Bütün Dünya ülkelerinin başına bela olan Koronavirüs salgını, Sosyal Devlet olmanın önemini bir kez daha gözler önüne serdi.
Stratejik önemdeki Fabrikaların satışının ne kadar yanlış olduğunu bir kez daha gördük.
Haraç mezat, yok pahasına birilerine peşkeş çekilen Şeker Fabrikaları, tam da bu günler için lazım. Şeker Fabrikaları sadece şeker üretmiyor,aynı zamanda Etil Alkol, (Etanol) üretiyor.
Hani şu Kolonya yapımında,dezenfektan,temizlik malzemesi yapımında kullanılan Alkol.
Ama,Alkol denince bizim hacı abilerin kafası başka türlü şarj ediyor.
Almanya,İspanya,Fransa, Kanada, İngiltere gibi Devletler bile sosyal devlet olmanın önemini kavradılar, ama ne yazık ki Bizim Dünya Lideri ve damat, hâlâ bıraktığımız yerde...
Muhalefet Partileri,Devletin Fabrikalarını satmayın,ona buna peşkeş çekmeyin,bu fabrikaların çalıştırılması yönünde çaba harcayın,üretime destek olun,Tarım politikaları geliştirin,çiftçiye destek verin,kendimizin üretebileceği şeyleri İthal etmek sevdasından vazgeçin derken,tam da bu içine düştüğümüz çıkmazı anlatmaya çalışıyordu.
Bir virüs belası başımıza geldi,aynı anda Kolonya bulamadı,eldiven bulamadı,maske bulamadı,test yaptıracak Hastane,laboratuvar bulamadı insanlar.
Oysa yıllardır bize anlatılan masal böyle değil di.Sağlıkta Çağ atladığımız söyleniyordu.
Şanslı olup bulabilenler ise, 10 Lira'lık kolonya ya 50 Lira,15 Lira'lık maske ye 200 Lira,
5 Lira'lık el dezenfektanı na 75 Lira,test yaptırabilmek için özel hastanelere 2000 TL ödemek zorunda kaldılar.
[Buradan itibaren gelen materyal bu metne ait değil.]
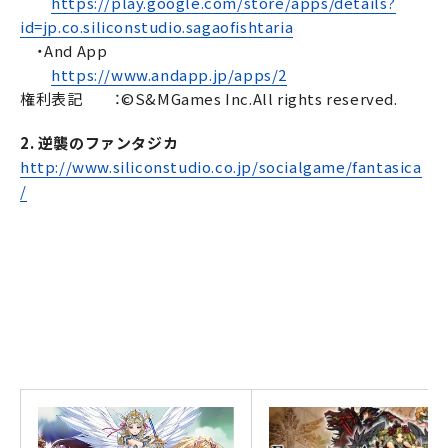
https://play.google.com/store/apps/details?
id=jp.co.siliconstudio.sagaofishtaria
・And App
https://www.andapp.jp/apps/2
権利表記 ：©S&MGames Inc.All rights reserved.
2. 逆襲のファンタジカ
http://www.siliconstudio.co.jp/socialgame/fantasica
/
Gıda ve temizlik maddelerindeki fahiş fiyatları ise yazmaya utanıyor insan.
Peki Neden, sosyal devlet anlayışını benimsememiz lazım diyoruz?
Neden,Parlamenter yönetim sistemini seçmemiz lazım diyoruz?
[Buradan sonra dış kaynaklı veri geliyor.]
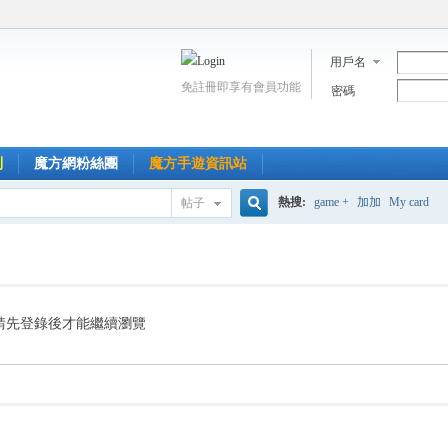
用戶名
免註冊即享有會員功能
密碼
到
魔方網粉絲團
魔方手遊資訊站
熱搜:
game +
加加
My card
帖子
搜
索
請先登錄後才能繼續瀏覽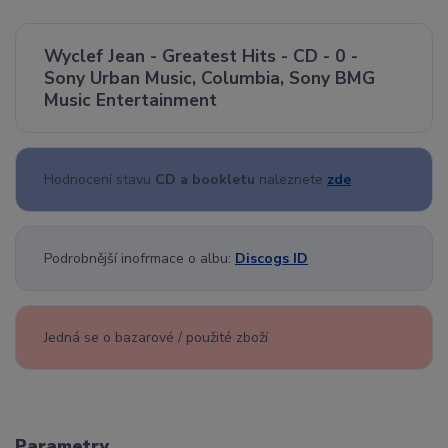
Wyclef Jean - Greatest Hits - CD - 0 -
Sony Urban Music, Columbia, Sony BMG
Music Entertainment
Hodnocení stavu
CD a bookletu
naleznete
zde
Podrobnější inofrmace o albu:
Discogs ID
Jedná se o bazarové / použité zboží
Parametry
Çünkü, sosyal devlet anlayışı, tüm kamusal hizmetlerin özel sektör ve serbest piyasa anlayışı dışına çıkılarak, bütün hizmetlerin yurttaşlara sosyal hak olarak ulaştırılmasıdır:
Liberalizm ve onun takipçisi siyasal iktidarların son yıllardaki yarattığı en derin yıkım, sosyal devletin ortadan kaldırılması ve hayatın her alanının sadece PARA olarak görülmesi,
Eğitimin, sağlığın, sosyal güvenliğin sosyal hak olmaktan çıkarılıp, piyasada parayla alınır satılır bir mal olarak görülmesi ve yurttaşa yolunacak KAZ gözüyle bakıp müşteriye dönüştürülmesidir.
Bugün tüm dünyayı ve ülkemizi tehdit eden koronavirüs ile baş etmenin yolu, Anayasal bir yükümlülük olan sosyal devletin yeniden hatırlanmasıdır.
Yolcu garantili Havaalanı,araç geçiş garantili köprü,hasta garantili Hastane yapmak,Kanal İstanbul gibi saçma sapan bir şey üzerinde inat etmek asla çıkar yol değildir.
Eğitime,İlim'e,Bilim'e,Teknolojiye yatırım yapmaya ihtiyacımız var. Bir takım Hurafelerle bu işlerin yürümeyeceği ortada.
Umarım şu zor günlerde yaşananlardan ders çıkarılır.
Bizim bir atasözümüz var. Bir musibet bin nasihatten iyidir. Derler.